Almost 100 staff attended this year’s Faculty of Science networking event focused on technical and administrative support staff in the Faculty. Organised by Amanda Harper (Director of Administration), Malcolm Holley (Director of Faculty Technical Services) and Sarah Bailey (Faculty of Science Athena SWAN Champion). Sarah opened the afternoon of presentations by highlighting the changes in Athena SWAN post-May 2015 that have expanded the reach of the Athena SWAN Charter to include ‘professional and support staff’. Athena SWAN use this term and for Bath this means all staff in Management, Specialist and Administration (MSA), Operational and Facilities Support (OFS) and Technical and Experimental (T&E) job families. The University Self-Assessment Team is preparing its next submission for an institution award at silver level which will explicitly include ‘professional and support staff’ for the first time. Sarah also highlighted that Chemistry and Physics recently achieved Athena SWAN Department awards.
George and Josh from the Equality, Diversity and Inclusion (EDI) team gave a masterclass on ‘the invisible problem’. They introduced the idea that everyone has many identities based not just on protected characteristics under the Equality Act (gender, race, religion, and age) but also based on class, education, political opinion to name a few. Georgina Brown highlighted that we all have unconscious bias that can lead to unintentional discriminatory or oppressive behaviour. This can be an ‘invisible problem’ because if you are not one of the target groups, you may not be aware of any issues. She urged everybody to ‘challenge our own biases and those of others’ in order to build a more inclusive workplace culture. The EDI team reminded everybody that a range of training is available and that there is a ‘report and support’ tool available for any staff member to report issues of bullying or harassment.
After a ‘coffee and cake’ break and a chance to network with colleagues across the Faculty, the afternoon split into two parallel sessions. For technical staff, Prof Bernie Morley (Deputy Vice-Chancellor and Provost), introducing the Technician Commitment , stated that technicians were vitally important for research and education at Bath. He acknowledged that there was work to do on career development and sustainability for technical staff and he welcomed the steps being taken at the University to honour the Technician Commitment. Malcolm Holley then provided some important background to the Science Council’s launch of the Technician Commitment in 2017 and highlighted key issues around an ageing population, no pipeline of new trainees and a lack of skills. Bath signed up to the Commitment in 2018 and is working to address 4 key areas Visibility, Recognition, Sustainability, Career Development. Daniel Lou-Hing (Technical Manager) went on to share the work at the University creating networks, listening to issues raised by technical staff, communication, reward and recognition of the contribution of technical teams. He encouraged staff to engage with this process to help steer and shape the 2 year action plan in response to the Technician Commitment.
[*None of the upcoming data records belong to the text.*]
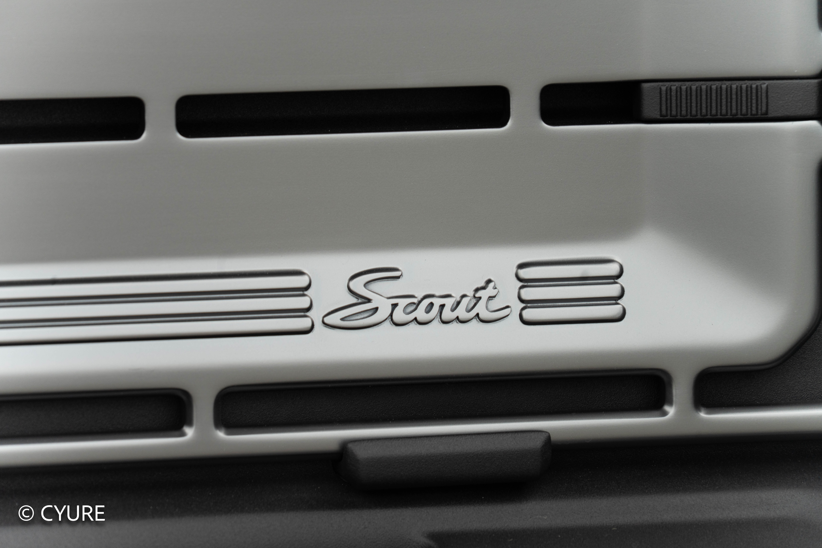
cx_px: 411
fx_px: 6849
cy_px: 274
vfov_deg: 4.6
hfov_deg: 6.9
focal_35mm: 300
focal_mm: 300
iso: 400
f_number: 7.1
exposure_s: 1/320
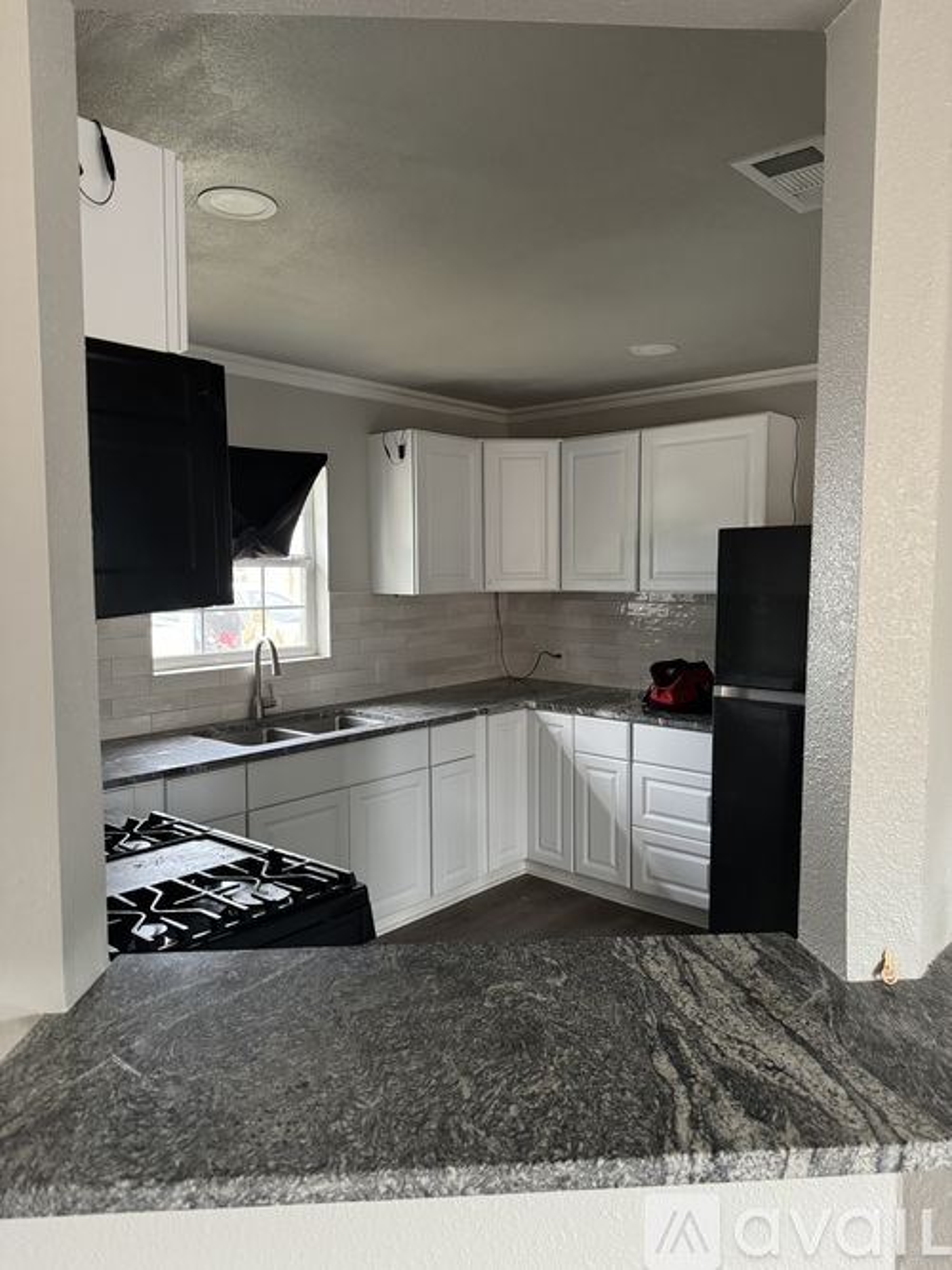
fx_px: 880
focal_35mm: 24
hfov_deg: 56.8
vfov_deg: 71.6
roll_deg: -0.1
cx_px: 476
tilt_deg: -4.7
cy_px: 635
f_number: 1.78
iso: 640
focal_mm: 6.76
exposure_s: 1/60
For professional services staff, there was a session led by Amanda Wylie (Head of Transformation, School of Management) entitled ‘Your Year to Thrive’ – Effective Communications and Networking at Work.
The purpose of the session was to:
Understand yourself and others
Get your voice heard
Bring your best self to work
Creating a positive system for communication
Amanda shared some of her ‘gold standard’ books which she recommended highly – The Last Word on Power, Introvert Advantage, Lean In, Exploring Strategic Change (written by the Dean of the School of Management!), Find Your Voice, Emotional Intelligence - all available from the Library.
In a dynamic and interactive session Amanda explored the meaning of ‘mutual trust’ in building professional working relationships. She also highlighted the importance of listening skills and the three ‘listening levels’. Effective listening takes practice to develop and move beyond listening to ourselves and thinking about the next thing we want to say, to consider what the other person is saying, and not saying, and what non-verbal cues may be adding to the communication.
The Dean, Nick Brook, closed the afternoon by thanking everybody for attending and engaging with the first event of this kind in the Faculty. He expressed his appreciation for the work of technical and professional services staff and how they bring benefits to the University as a whole. The Dean added that there was a clearly a need to celebrate more outwardly the contribution that colleagues in support roles bring to the Faculty and the University more widely.